The descent of the Western Ghats after Poona was steep and spectacular. Ascending vehicles were boiling all the way and our brakes were taxed to the limit on the way down. The descent was a series of steep hairpin bends between cliffs and stone walls. At one point there was a large hole in the stone wall and below it a small heap of scrap metal, the remains of an unfortunate vehicle. We arrived in Bombay in the middle of the evening rush hour. The traffic was composed largely of yellow and black taxis which were piloted in suicidal dashes from one intersection to the next. In the confusion, combined with our doubtful navigation, it took about two hours to find the YMCA where we were rather begrudgingly given a room. It was 10 days since we had landed at Rameswarem.
Bombay was a filthy, squalid city. The waterfront with its monumental Gateway to India was quite attractive, but its fringes consisted of countless ugly, multi-storey concrete housing blocks set in what appeared to be reclaimed tidal swamps. Our immediate need was to attend to the car as it was not running well. I found that the distributor points were out of adjustment and rectified that. In doing so, I noticed that the alloy generator bracket had fractured along an old weld – apparently this was a chronic problem. There were no Fiat 600 parts available in India, but the Fiat agent found a specialist in the bazaar who could weld alloy. This is not an easy operation, but this fellow simply squatted down in the dirt and completed the repair without difficulty. As our trip proceeded, we would come to appreciate the skill and ingenuity of Indian mechanics. The welded bracket completed the journey to London without further problems.

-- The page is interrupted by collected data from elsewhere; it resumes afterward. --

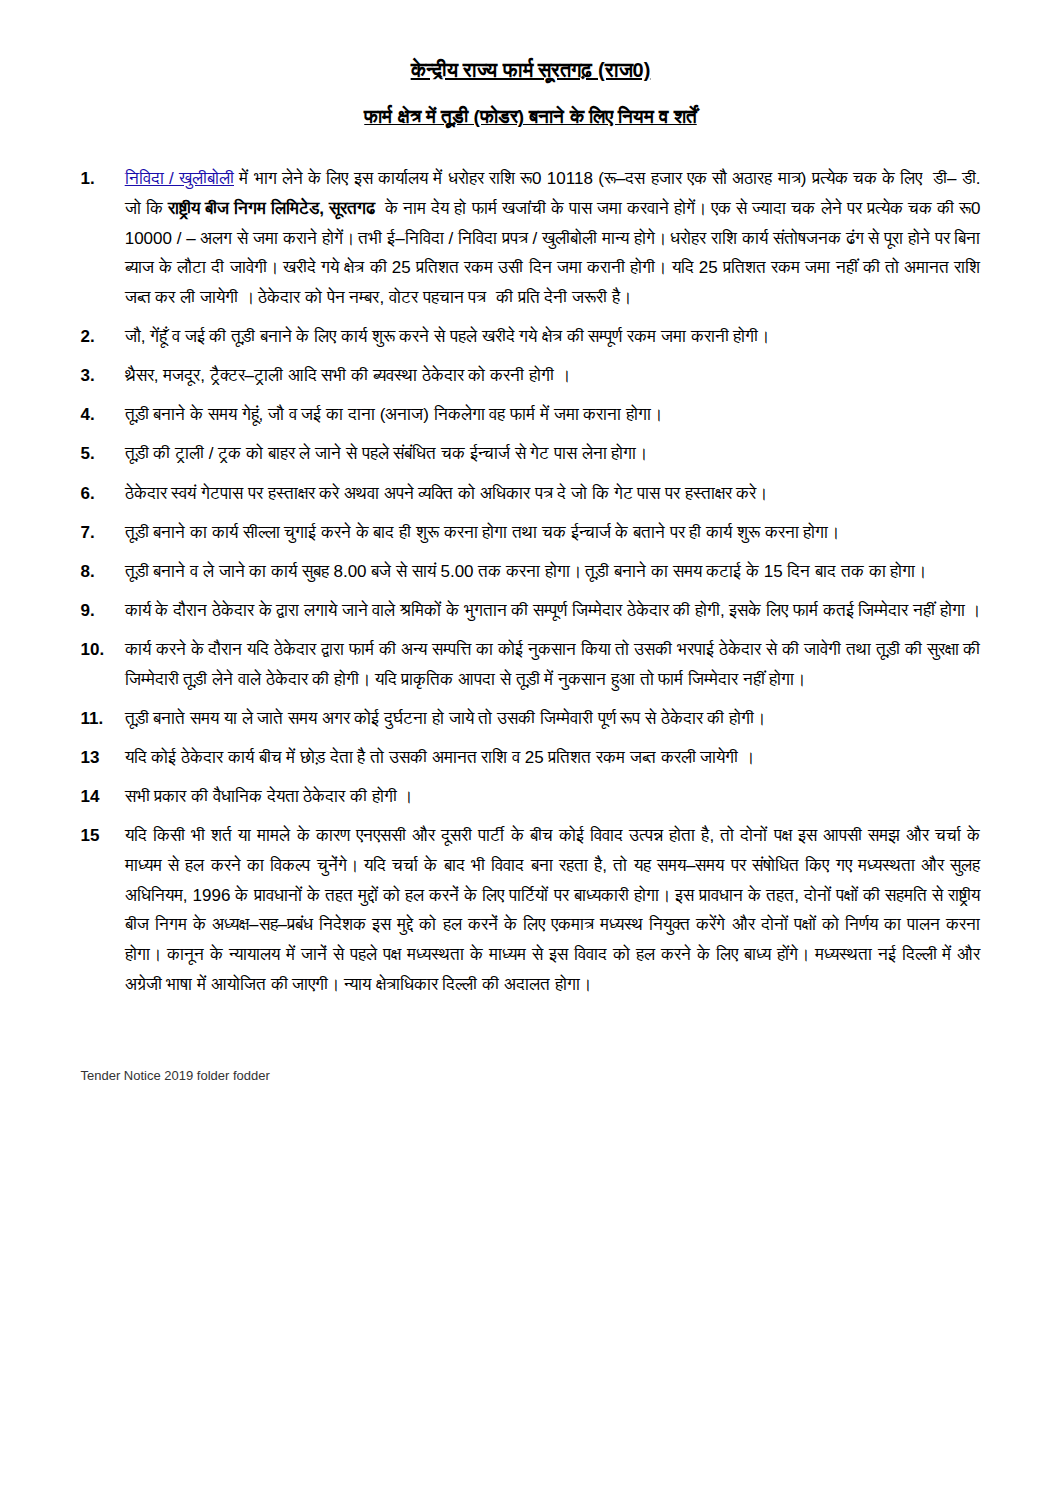केन्द्रीय राज्य फार्म सूरतगढ़ (राज0)
फार्म क्षेत्र में तूड़ी (फोडर) बनाने के लिए नियम व शर्तें
1. निविदा / खुलीबोली में भाग लेने के लिए इस कार्यालय में धरोहर राशि रू0 10118 (रू–दस हजार एक सौ अठारह मात्र) प्रत्येक चक के लिए डी– डी. जो कि राष्ट्रीय बीज निगम लिमिटेड, सूरतगढ के नाम देय हो फार्म खजांची के पास जमा करवाने होगें। एक से ज्यादा चक लेने पर प्रत्येक चक की रू0 10000 / – अलग से जमा कराने होगें। तभी ई–निविदा / निविदा प्रपत्र / खुलीबोली मान्य होगे। धरोहर राशि कार्य संतोषजनक ढंग से पूरा होने पर बिना ब्याज के लौटा दी जावेगी। खरीदे गये क्षेत्र की 25 प्रतिशत रकम उसी दिन जमा करानी होगी। यदि 25 प्रतिशत रकम जमा नहीं की तो अमानत राशि जब्त कर ली जायेगी । ठेकेदार को पेन नम्बर, वोटर पहचान पत्र की प्रति देनी जरूरी है।
2. जौ, गेंहूँ व जई की तूड़ी बनाने के लिए कार्य शुरू करने से पहले खरीदे गये क्षेत्र की सम्पूर्ण रकम जमा करानी होगी।
3. थ्रैसर, मजदूर, ट्रैक्टर–ट्राली आदि सभी की ब्यवस्था ठेकेदार को करनी होगी ।
4. तूड़ी बनाने के समय गेहूं, जौ व जई का दाना (अनाज) निकलेगा वह फार्म में जमा कराना होगा।
5. तूड़ी की ट्राली / ट्रक को बाहर ले जाने से पहले संबंधित चक ईन्चार्ज से गेट पास लेना होगा।
6. ठेकेदार स्वयं गेटपास पर हस्ताक्षर करे अथवा अपने व्यक्ति को अधिकार पत्र दे जो कि गेट पास पर हस्ताक्षर करे।
7. तूड़ी बनाने का कार्य सील्ला चुगाई करने के बाद ही शुरू करना होगा तथा चक ईन्चार्ज के बताने पर ही कार्य शुरू करना होगा।
8. तूड़ी बनाने व ले जाने का कार्य सुबह 8.00 बजे से सायं 5.00 तक करना होगा। तूड़ी बनाने का समय कटाई के 15 दिन बाद तक का होगा।
9. कार्य के दौरान ठेकेदार के द्वारा लगाये जाने वाले श्रमिकों के भुगतान की सम्पूर्ण जिम्मेदार ठेकेदार की होगी, इसके लिए फार्म कतई जिम्मेदार नहीं होगा ।
10. कार्य करने के दौरान यदि ठेकेदार द्वारा फार्म की अन्य सम्पत्ति का कोई नुकसान किया तो उसकी भरपाई ठेकेदार से की जावेगी तथा तूड़ी की सुरक्षा की जिम्मेदारी तूड़ी लेने वाले ठेकेदार की होगी। यदि प्राकृतिक आपदा से तूड़ी में नुकसान हुआ तो फार्म जिम्मेदार नहीं होगा।
11. तूड़ी बनाते समय या ले जाते समय अगर कोई दुर्घटना हो जाये तो उसकी जिम्मेवारी पूर्ण रूप से ठेकेदार की होगी।
13यदि कोई ठेकेदार कार्य बीच में छोड़ देता है तो उसकी अमानत राशि व 25 प्रतिशत रकम जब्त करली जायेगी ।
14सभी प्रकार की वैधानिक देयता ठेकेदार की होगी ।
15यदि किसी भी शर्त या मामले के कारण एनएससी और दूसरी पार्टी के बीच कोई विवाद उत्पन्न होता है, तो दोनों पक्ष इस आपसी समझ और चर्चा के माध्यम से हल करने का विकल्प चुनेंगे। यदि चर्चा के बाद भी विवाद बना रहता है, तो यह समय–समय पर संषोधित किए गए मध्यस्थता और सुलह अधिनियम, 1996 के प्रावधानों के तहत मुद्दों को हल करनें के लिए पार्टियों पर बाध्यकारी होगा। इस प्रावधान के तहत, दोनों पक्षों की सहमति से राष्ट्रीय बीज निगम के अध्यक्ष–सह–प्रबंध निदेशक इस मुद्दे को हल करनें के लिए एकमात्र मध्यस्थ नियुक्त करेंगे और दोनों पक्षों को निर्णय का पालन करना होगा। कानून के न्यायालय में जानें से पहले पक्ष मध्यस्थता के माध्यम से इस विवाद को हल करने के लिए बाध्य होंगे। मध्यस्थता नई दिल्ली में और अग्रेजी भाषा में आयोजित की जाएगी। न्याय क्षेत्राधिकार दिल्ली की अदालत होगा।
Tender Notice 2019 folder fodder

The range of motor vehicles in India at that time was very limited as imports were not allowed and only local products were available, with long waiting lists. Only three types of car were manufactured in India. The cheapest was the Standard Herald, based on a Triumph model of the same name. More common were the Fiat 1100Ds, widely used as taxis in Bombay. The luxury model was the Hindustan Ambassador, based on the mid-1950s Morris Oxford. Most of the large trucks were Tatas, which appeared to be an old Mercedes Benz model made under license. The ubiquitous three wheeled autorickshaws were assembled from Lambretta motor scooter parts. The popular motorcycles were the Czech Jawa and British Royal Enfield models. Spare parts for other vehicles, including our Fiat 600, were non-existent.
With our chores completed, we took a launch to Elephanta Island to see some quite impressive Hindu rock temples and transferred to the more agreeable Salvation Army Hostel. Our arrival in Bombay was badly timed as it was a weekend and most things were closed. Since there was nothing to hold us longer, we decided to head north along the trunk road towards Delhi.